Dr. Keeton is a lifelong student of leadership. In fact, when he heard that then U.S. presidential candidate Bob Dole had requested a list of key leadership books from the Library of Congress, Dr. Keeton wrote the Library of Congress and asked for a similar list, which they provided. I am thinking I might try that myself. His management style is one of empowering his team to perform. He is not a micro-manager, but he expects performance. He learned from his father, a small business owner, “as a leader that you ultimately have to make the call.” Dr. Keeton also noted that, “you have to keep your sense of humor.” There is great wisdom in that point that is often overlooked by leaders. He also stresses to his team that “each day we need to ask ourselves if we have made a difference today for the State of Mississippi.” One of Dr. Keeton’s core strengths and keys to his success as a leader is his ability to pull a diverse group together and getting them focused as a team. Particularly given the diverse missions of UMMC, this is a very helpful skill set.
When I see the way the way Dr. Keeton has organized his management team, aligned the vast array of interests at UMMC into a focused strategy and the passion and vigor that he brings to the job, I know that future looks bright for UMMC and the state. Future plans include a new medical center building, a ring road around the campus and additional research and development facilities. UMMC has almost doubled its annual research grant money to approximately $75 million. The expanded research and development will help UMMC in its goal to be designated a national cancer institute similar to M.D. Anderson or Mayo Clinic.

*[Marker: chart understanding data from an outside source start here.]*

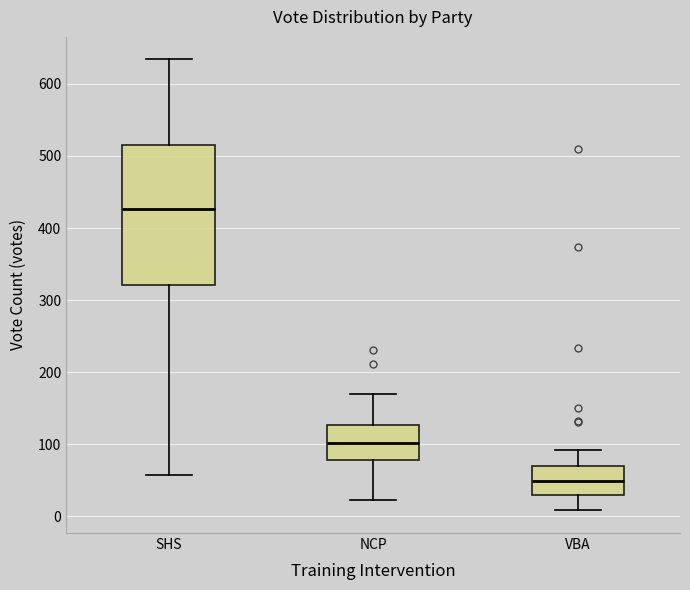

Reading left to right, read every box against the y-axis: the position of its median line, the range the box covers, and the ends of its whiskers. The values are not printed on the chart, so give them approximately, as read against the axis.

SHS: median 430, box 320 to 520, whiskers 60 to 630
NCP: median 100, box 80 to 130, whiskers 20 to 170
VBA: median 50, box 30 to 70, whiskers 10 to 90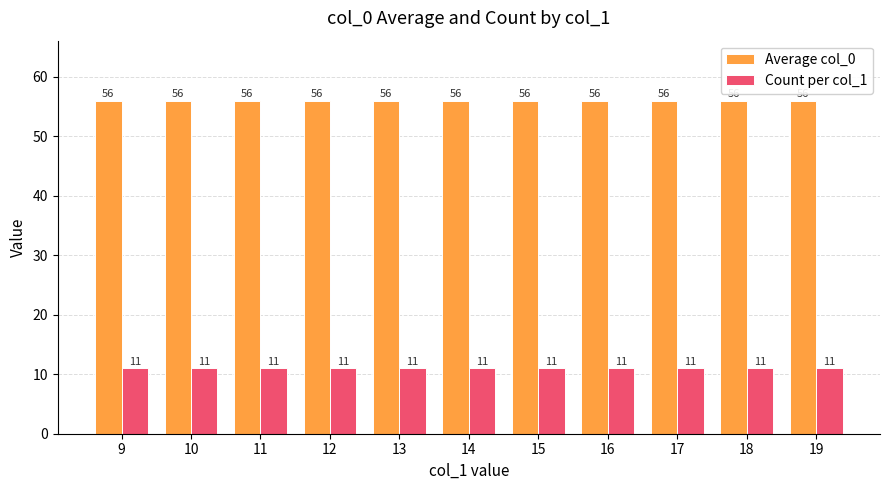

Rank the series at 13 from highest to lowest value.

Average col_0, Count per col_1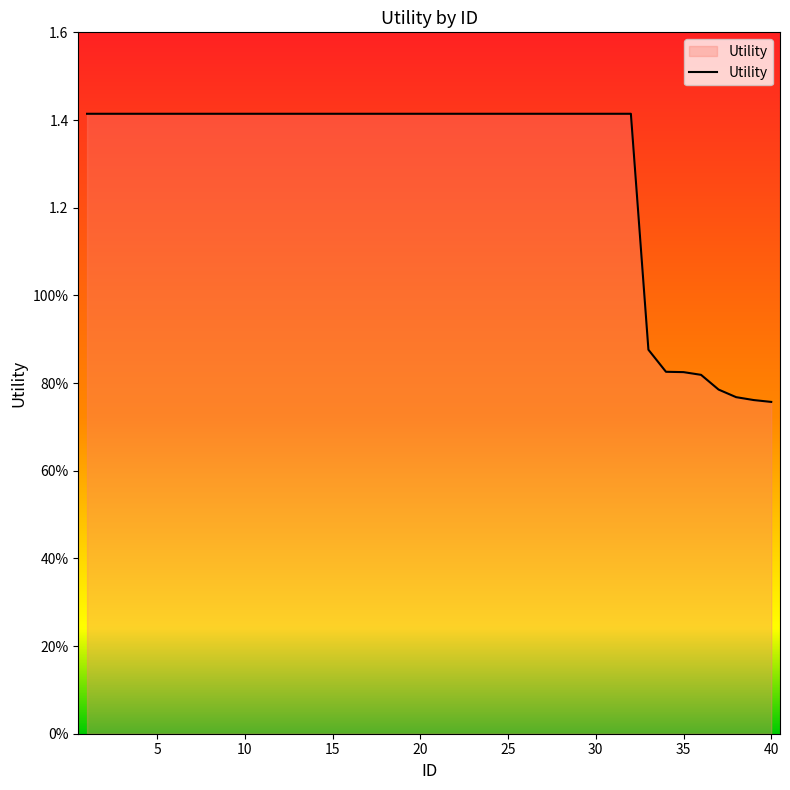

Does the chart have visible grid lines?

No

UMMC is one of Mississippi’s biggest businesses and is on a growth trajectory. As citizens of the state, we should proud of what is going on there, and as business people, we should be paying attention to this economic engine. As UMMC continues to grow and expand under the leadership of Dr. Keeton and his team, I envision a clustering of health related businesses that piggyback and add to the success of UMMC.